Stored data entries:
────────

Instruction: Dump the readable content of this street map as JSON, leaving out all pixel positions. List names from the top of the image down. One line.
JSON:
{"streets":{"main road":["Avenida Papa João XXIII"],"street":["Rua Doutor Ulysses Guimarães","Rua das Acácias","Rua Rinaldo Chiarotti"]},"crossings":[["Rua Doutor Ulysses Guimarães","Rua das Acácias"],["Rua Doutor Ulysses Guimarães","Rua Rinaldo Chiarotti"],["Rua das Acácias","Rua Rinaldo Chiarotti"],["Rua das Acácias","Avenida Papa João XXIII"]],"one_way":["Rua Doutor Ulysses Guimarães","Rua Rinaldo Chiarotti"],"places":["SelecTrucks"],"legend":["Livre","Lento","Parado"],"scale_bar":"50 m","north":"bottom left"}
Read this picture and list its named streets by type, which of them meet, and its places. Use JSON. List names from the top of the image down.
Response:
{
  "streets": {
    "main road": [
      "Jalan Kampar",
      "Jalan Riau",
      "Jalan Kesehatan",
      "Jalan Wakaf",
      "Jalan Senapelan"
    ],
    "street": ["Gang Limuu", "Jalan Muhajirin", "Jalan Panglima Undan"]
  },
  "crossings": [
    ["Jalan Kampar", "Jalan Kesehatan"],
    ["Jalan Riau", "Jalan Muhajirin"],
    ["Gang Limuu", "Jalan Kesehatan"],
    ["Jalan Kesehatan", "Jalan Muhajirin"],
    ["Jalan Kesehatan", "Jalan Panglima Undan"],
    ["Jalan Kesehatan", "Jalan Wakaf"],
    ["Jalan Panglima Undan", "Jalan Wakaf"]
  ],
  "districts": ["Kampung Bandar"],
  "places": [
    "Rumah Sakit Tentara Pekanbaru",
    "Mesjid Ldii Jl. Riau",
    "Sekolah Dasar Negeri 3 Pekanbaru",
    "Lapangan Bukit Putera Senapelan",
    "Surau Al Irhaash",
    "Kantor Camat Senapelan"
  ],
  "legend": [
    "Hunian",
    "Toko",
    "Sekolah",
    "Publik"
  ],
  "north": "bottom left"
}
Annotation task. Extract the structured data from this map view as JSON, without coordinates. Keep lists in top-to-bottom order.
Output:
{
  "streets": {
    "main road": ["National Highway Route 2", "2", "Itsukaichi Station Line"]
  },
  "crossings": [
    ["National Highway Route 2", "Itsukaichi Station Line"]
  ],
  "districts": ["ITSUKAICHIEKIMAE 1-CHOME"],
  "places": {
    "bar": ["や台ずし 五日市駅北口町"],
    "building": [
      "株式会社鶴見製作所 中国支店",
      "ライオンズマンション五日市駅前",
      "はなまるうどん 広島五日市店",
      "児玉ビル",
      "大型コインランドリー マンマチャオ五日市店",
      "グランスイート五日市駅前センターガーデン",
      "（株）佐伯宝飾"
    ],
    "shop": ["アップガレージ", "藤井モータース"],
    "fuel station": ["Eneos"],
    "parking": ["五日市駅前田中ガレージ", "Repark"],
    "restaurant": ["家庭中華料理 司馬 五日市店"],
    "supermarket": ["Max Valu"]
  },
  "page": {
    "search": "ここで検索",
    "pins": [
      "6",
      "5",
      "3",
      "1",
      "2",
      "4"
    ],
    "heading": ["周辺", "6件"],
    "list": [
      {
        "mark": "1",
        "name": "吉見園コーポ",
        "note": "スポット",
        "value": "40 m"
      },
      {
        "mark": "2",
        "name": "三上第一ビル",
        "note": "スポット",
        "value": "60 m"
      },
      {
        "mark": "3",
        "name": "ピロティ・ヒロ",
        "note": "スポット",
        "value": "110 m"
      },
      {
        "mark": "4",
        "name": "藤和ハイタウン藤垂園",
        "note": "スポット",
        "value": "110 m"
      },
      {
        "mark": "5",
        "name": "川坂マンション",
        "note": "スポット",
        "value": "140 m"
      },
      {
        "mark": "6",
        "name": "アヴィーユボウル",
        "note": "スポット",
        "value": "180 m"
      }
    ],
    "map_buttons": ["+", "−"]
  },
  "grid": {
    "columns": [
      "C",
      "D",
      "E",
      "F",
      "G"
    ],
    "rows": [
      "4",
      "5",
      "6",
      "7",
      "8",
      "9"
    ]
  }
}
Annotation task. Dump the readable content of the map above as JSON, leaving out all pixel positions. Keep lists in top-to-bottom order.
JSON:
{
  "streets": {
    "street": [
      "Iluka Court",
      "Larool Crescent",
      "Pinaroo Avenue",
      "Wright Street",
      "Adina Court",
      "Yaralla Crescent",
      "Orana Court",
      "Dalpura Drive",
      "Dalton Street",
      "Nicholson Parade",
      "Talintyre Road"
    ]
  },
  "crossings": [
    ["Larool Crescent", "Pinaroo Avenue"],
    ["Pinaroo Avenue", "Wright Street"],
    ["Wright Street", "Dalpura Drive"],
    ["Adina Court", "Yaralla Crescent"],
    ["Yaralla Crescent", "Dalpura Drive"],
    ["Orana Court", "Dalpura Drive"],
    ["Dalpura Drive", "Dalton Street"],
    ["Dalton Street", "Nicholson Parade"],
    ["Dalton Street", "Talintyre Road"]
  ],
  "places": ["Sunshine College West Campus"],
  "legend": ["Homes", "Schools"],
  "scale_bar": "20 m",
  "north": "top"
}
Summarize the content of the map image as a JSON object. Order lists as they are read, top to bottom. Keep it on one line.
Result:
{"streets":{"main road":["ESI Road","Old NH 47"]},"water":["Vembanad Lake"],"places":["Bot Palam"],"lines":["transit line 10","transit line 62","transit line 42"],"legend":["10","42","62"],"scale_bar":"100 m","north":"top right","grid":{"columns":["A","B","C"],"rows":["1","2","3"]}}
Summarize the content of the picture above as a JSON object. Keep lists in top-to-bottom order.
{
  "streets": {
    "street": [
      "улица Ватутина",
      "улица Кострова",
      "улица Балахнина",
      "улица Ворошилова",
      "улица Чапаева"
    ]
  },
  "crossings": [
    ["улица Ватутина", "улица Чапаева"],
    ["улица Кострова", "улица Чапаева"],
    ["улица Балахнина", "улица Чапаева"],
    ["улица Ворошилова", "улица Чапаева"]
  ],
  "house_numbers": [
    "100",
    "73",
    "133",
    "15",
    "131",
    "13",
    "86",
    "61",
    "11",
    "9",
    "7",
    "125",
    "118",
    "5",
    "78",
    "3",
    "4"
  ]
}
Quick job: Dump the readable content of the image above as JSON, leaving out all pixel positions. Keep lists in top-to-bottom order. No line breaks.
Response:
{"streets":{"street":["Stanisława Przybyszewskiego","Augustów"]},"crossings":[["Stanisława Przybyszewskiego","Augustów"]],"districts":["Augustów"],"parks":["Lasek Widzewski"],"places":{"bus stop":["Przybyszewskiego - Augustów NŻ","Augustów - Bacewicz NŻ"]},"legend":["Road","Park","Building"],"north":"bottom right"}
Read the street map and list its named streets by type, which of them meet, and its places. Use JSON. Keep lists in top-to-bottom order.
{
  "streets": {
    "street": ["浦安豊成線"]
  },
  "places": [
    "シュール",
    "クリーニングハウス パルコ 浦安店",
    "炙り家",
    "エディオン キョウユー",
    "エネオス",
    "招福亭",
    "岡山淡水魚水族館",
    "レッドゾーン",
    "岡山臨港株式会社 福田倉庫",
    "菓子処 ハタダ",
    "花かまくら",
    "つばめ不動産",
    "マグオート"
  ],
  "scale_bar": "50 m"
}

────────

▸ What the task requires:
Retype every entry exactly.

▸ Expected answer:
Instruction: Dump the readable content of this street map as JSON, leaving out all pixel positions. List names from the top of the image down. One line.
JSON:
{"streets":{"main road":["Avenida Papa João XXIII"],"street":["Rua Doutor Ulysses Guimarães","Rua das Acácias","Rua Rinaldo Chiarotti"]},"crossings":[["Rua Doutor Ulysses Guimarães","Rua das Acácias"],["Rua Doutor Ulysses Guimarães","Rua Rinaldo Chiarotti"],["Rua das Acácias","Rua Rinaldo Chiarotti"],["Rua das Acácias","Avenida Papa João XXIII"]],"one_way":["Rua Doutor Ulysses Guimarães","Rua Rinaldo Chiarotti"],"places":["SelecTrucks"],"legend":["Livre","Lento","Parado"],"scale_bar":"50 m","north":"bottom left"}
Read this picture and list its named streets by type, which of them meet, and its places. Use JSON. List names from the top of the image down.
Response:
{
  "streets": {
    "main road": [
      "Jalan Kampar",
      "Jalan Riau",
      "Jalan Kesehatan",
      "Jalan Wakaf",
      "Jalan Senapelan"
    ],
    "street": ["Gang Limuu", "Jalan Muhajirin", "Jalan Panglima Undan"]
  },
  "crossings": [
    ["Jalan Kampar", "Jalan Kesehatan"],
    ["Jalan Riau", "Jalan Muhajirin"],
    ["Gang Limuu", "Jalan Kesehatan"],
    ["Jalan Kesehatan", "Jalan Muhajirin"],
    ["Jalan Kesehatan", "Jalan Panglima Undan"],
    ["Jalan Kesehatan", "Jalan Wakaf"],
    ["Jalan Panglima Undan", "Jalan Wakaf"]
  ],
  "districts": ["Kampung Bandar"],
  "places": [
    "Rumah Sakit Tentara Pekanbaru",
    "Mesjid Ldii Jl. Riau",
    "Sekolah Dasar Negeri 3 Pekanbaru",
    "Lapangan Bukit Putera Senapelan",
    "Surau Al Irhaash",
    "Kantor Camat Senapelan"
  ],
  "legend": [
    "Hunian",
    "Toko",
    "Sekolah",
    "Publik"
  ],
  "north": "bottom left"
}
Annotation task. Extract the structured data from this map view as JSON, without coordinates. Keep lists in top-to-bottom order.
Output:
{
  "streets": {
    "main road": ["National Highway Route 2", "2", "Itsukaichi Station Line"]
  },
  "crossings": [
    ["National Highway Route 2", "Itsukaichi Station Line"]
  ],
  "districts": ["ITSUKAICHIEKIMAE 1-CHOME"],
  "places": {
    "bar": ["や台ずし 五日市駅北口町"],
    "building": [
      "株式会社鶴見製作所 中国支店",
      "ライオンズマンション五日市駅前",
      "はなまるうどん 広島五日市店",
      "児玉ビル",
      "大型コインランドリー マンマチャオ五日市店",
      "グランスイート五日市駅前センターガーデン",
      "（株）佐伯宝飾"
    ],
    "shop": ["アップガレージ", "藤井モータース"],
    "fuel station": ["Eneos"],
    "parking": ["五日市駅前田中ガレージ", "Repark"],
    "restaurant": ["家庭中華料理 司馬 五日市店"],
    "supermarket": ["Max Valu"]
  },
  "page": {
    "search": "ここで検索",
    "pins": [
      "6",
      "5",
      "3",
      "1",
      "2",
      "4"
    ],
    "heading": ["周辺", "6件"],
    "list": [
      {
        "mark": "1",
        "name": "吉見園コーポ",
        "note": "スポット",
        "value": "40 m"
      },
      {
        "mark": "2",
        "name": "三上第一ビル",
        "note": "スポット",
        "value": "60 m"
      },
      {
        "mark": "3",
        "name": "ピロティ・ヒロ",
        "note": "スポット",
        "value": "110 m"
      },
      {
        "mark": "4",
        "name": "藤和ハイタウン藤垂園",
        "note": "スポット",
        "value": "110 m"
      },
      {
        "mark": "5",
        "name": "川坂マンション",
        "note": "スポット",
        "value": "140 m"
      },
      {
        "mark": "6",
        "name": "アヴィーユボウル",
        "note": "スポット",
        "value": "180 m"
      }
    ],
    "map_buttons": ["+", "−"]
  },
  "grid": {
    "columns": [
      "C",
      "D",
      "E",
      "F",
      "G"
    ],
    "rows": [
      "4",
      "5",
      "6",
      "7",
      "8",
      "9"
    ]
  }
}
Annotation task. Dump the readable content of the map above as JSON, leaving out all pixel positions. Keep lists in top-to-bottom order.
JSON:
{
  "streets": {
    "street": [
      "Iluka Court",
      "Larool Crescent",
      "Pinaroo Avenue",
      "Wright Street",
      "Adina Court",
      "Yaralla Crescent",
      "Orana Court",
      "Dalpura Drive",
      "Dalton Street",
      "Nicholson Parade",
      "Talintyre Road"
    ]
  },
  "crossings": [
    ["Larool Crescent", "Pinaroo Avenue"],
    ["Pinaroo Avenue", "Wright Street"],
    ["Wright Street", "Dalpura Drive"],
    ["Adina Court", "Yaralla Crescent"],
    ["Yaralla Crescent", "Dalpura Drive"],
    ["Orana Court", "Dalpura Drive"],
    ["Dalpura Drive", "Dalton Street"],
    ["Dalton Street", "Nicholson Parade"],
    ["Dalton Street", "Talintyre Road"]
  ],
  "places": ["Sunshine College West Campus"],
  "legend": ["Homes", "Schools"],
  "scale_bar": "20 m",
  "north": "top"
}
Summarize the content of the map image as a JSON object. Order lists as they are read, top to bottom. Keep it on one line.
Result:
{"streets":{"main road":["ESI Road","Old NH 47"]},"water":["Vembanad Lake"],"places":["Bot Palam"],"lines":["transit line 10","transit line 62","transit line 42"],"legend":["10","42","62"],"scale_bar":"100 m","north":"top right","grid":{"columns":["A","B","C"],"rows":["1","2","3"]}}
Summarize the content of the picture above as a JSON object. Keep lists in top-to-bottom order.
{
  "streets": {
    "street": [
      "улица Ватутина",
      "улица Кострова",
      "улица Балахнина",
      "улица Ворошилова",
      "улица Чапаева"
    ]
  },
  "crossings": [
    ["улица Ватутина", "улица Чапаева"],
    ["улица Кострова", "улица Чапаева"],
    ["улица Балахнина", "улица Чапаева"],
    ["улица Ворошилова", "улица Чапаева"]
  ],
  "house_numbers": [
    "100",
    "73",
    "133",
    "15",
    "131",
    "13",
    "86",
    "61",
    "11",
    "9",
    "7",
    "125",
    "118",
    "5",
    "78",
    "3",
    "4"
  ]
}
Quick job: Dump the readable content of the image above as JSON, leaving out all pixel positions. Keep lists in top-to-bottom order. No line breaks.
Response:
{"streets":{"street":["Stanisława Przybyszewskiego","Augustów"]},"crossings":[["Stanisława Przybyszewskiego","Augustów"]],"districts":["Augustów"],"parks":["Lasek Widzewski"],"places":{"bus stop":["Przybyszewskiego - Augustów NŻ","Augustów - Bacewicz NŻ"]},"legend":["Road","Park","Building"],"north":"bottom right"}
Read the street map and list its named streets by type, which of them meet, and its places. Use JSON. Keep lists in top-to-bottom order.
{
  "streets": {
    "street": ["浦安豊成線"]
  },
  "places": [
    "シュール",
    "クリーニングハウス パルコ 浦安店",
    "炙り家",
    "エディオン キョウユー",
    "エネオス",
    "招福亭",
    "岡山淡水魚水族館",
    "レッドゾーン",
    "岡山臨港株式会社 福田倉庫",
    "菓子処 ハタダ",
    "花かまくら",
    "つばめ不動産",
    "マグオート"
  ],
  "scale_bar": "50 m"
}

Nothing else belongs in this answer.